DRESDA TRITON






DRESDA TRITON








DRESDA TRITON CHROME  GAS TANK






Of all the bikes built under the parallel twin-cylinder format that dominated motorcycling in the 1960s, the Triton embodied the best of both worlds: the straight-line performance of Triumph's powerful engine, and the handling ability of the legendary Norton Featherbed chassis. Tritons were built by numerous firms and individuals, using a variety of engines and chassis from those two major manufacturers. The combination was so successful that the Triton came to be regarded as a marque in its own right.



The Triton's precise origins are unclear, partly because several enterprising individuals built similar hybrids in the mid-1950s. As early as 1954, London-based racer and engineer Doug Clark used the chassis of a blown-up Manx Norton single to house a 650cc Triumph engine. Clark rode the resultant twin on both road and racetrack. But after the bike had been noticed by a Triumph employee while at Silverstone circuit, Clarke received a letter from the factory threatening legal action if he continued with the project. He also claimed that Triumph told its London dealers to refuse to sell him engine parts.





DRESDA TRITON


Appealing concept



DRESDA TRITON WITH CUSTOM PAINT
The appeal of the Triton concept in the early 1960s was easy to understand. Triumph's twin had held a straight-line advantage ever since Norton's new Model 7 had been outpaced by the Speed Twin in 1949. Ten years later, Triumph's 650cc Tiger 110 was a good lOmph (16km/h) faster than its 600cc rival the Norton Dominator 99. By the time Norton's more powerful 650SS arrived in 1962, Triumph's reputation for speed was secure. But handling was a different matter. Norton's Featherbed frame and Roadholder forks were notably stronger than their Triumph equivalents, and also came with an impressive racing pedigree.



Those contrasting reputations helped to establish the Triton as the 'dream ticket' for road and track. The bikes varied in their details, featuring different fuel tanks, instruments, seats, suspension parts, and exhaust systems. As well as Triumph's popular twin-carburettor 650cc Bonneville engine, Triton builders used 500cc motors (and later the 750cc unit too). The Featherbed frame could be used in its original Wideline or later Slimline form, as well as being sourced from the Manx single.

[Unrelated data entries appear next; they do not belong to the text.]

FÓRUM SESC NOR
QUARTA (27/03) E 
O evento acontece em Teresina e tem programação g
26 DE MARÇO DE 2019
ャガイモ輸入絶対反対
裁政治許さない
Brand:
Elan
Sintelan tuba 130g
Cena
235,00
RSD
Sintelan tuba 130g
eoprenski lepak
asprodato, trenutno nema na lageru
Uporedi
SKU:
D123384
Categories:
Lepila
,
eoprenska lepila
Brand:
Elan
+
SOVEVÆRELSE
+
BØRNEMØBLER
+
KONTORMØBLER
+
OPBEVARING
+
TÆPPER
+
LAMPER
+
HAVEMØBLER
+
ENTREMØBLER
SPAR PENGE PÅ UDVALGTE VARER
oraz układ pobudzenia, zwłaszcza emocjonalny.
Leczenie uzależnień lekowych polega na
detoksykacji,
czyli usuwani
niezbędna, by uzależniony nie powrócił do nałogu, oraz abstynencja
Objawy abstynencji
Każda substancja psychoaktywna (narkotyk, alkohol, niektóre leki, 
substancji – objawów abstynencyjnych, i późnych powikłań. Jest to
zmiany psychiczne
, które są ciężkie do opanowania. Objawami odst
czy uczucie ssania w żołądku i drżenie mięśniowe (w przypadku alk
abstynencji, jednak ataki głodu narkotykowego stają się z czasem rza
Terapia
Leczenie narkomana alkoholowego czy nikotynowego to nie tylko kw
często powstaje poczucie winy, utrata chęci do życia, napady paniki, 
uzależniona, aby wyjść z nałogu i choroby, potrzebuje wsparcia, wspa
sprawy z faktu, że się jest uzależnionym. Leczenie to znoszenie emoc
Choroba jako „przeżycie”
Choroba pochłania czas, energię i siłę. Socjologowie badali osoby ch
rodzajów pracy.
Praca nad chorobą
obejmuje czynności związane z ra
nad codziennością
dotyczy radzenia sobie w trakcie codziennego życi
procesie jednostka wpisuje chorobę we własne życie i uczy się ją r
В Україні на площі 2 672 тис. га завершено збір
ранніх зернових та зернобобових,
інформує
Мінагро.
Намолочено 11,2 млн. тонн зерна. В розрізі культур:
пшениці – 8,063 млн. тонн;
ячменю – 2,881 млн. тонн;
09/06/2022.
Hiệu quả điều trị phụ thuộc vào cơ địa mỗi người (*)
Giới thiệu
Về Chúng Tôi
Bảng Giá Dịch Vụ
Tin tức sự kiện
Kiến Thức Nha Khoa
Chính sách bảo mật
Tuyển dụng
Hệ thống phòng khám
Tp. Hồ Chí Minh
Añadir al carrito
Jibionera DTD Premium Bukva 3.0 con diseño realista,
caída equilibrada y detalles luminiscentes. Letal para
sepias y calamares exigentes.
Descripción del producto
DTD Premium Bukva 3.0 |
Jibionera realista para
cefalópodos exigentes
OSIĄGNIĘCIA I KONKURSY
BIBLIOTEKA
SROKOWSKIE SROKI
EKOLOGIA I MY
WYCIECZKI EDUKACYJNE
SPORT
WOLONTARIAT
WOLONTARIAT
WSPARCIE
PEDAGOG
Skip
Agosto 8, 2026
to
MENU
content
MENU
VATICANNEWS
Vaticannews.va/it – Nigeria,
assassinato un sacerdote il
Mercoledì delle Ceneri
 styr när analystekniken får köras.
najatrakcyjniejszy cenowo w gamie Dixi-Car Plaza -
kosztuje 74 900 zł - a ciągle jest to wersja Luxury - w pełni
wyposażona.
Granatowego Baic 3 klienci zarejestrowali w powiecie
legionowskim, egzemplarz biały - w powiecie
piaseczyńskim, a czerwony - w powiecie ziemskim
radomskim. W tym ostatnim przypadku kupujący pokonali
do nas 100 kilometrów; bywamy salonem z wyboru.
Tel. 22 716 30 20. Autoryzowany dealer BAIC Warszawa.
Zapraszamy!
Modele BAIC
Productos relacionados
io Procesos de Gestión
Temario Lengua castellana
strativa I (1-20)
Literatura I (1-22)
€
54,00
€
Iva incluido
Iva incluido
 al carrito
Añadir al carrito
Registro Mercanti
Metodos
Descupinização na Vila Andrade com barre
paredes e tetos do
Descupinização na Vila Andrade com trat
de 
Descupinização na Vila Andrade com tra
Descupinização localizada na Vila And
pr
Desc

Specialist firms including Dresda Triton Autos of west London began building complete Tritons and also conversion kits, some based around Featherbed replica frames of their own construction. The Triton received a boost in 1965 when Dresda boss Dave Degens, a top racer, rode one to victory in the 24- hour endurance event at Montjuic Park in Barcelona, with co-rider Rex Butcher. The winning machine was then ridden at high speed from London to Edinburgh and back by a journalist from The Motor Cycle, generating further interest.



Degens also won production races on Tritons, resulting in objections from riders of more standard machinery, but the controversy merely served to generate even more publicity for the hybrid machines. By the mid-1960s several firms were producing complete Tritons, and many others were offering engine plate kits plus parts including fuel tanks and seat units. Degens estimates that Dresda alone built more than 500 Tritons over the next few years, plus many replica frames.



A Triton was still a classy combination in 1969, when Motorcycle Mechanics tested a hotted-up Dresda special at !26mph (203km/h), but the boom was almost over. As well as the many high-quality hybrids, there had been more than a few Tritons built with limited expertise and a second-rate blend of Triumph and Norton components. But the legend of the Triton lived on, especially at Dresda, where Degens continued to build, sell and race Tritons into the 21st century.

1 comment:

  1. Dresda Dave Degens and Russell are still going strong in Sussex building and maintaining Dreda Tritons I’ve just acquired one of these iconic bikes and can’t stop smiling long live The Tritoncafe racer.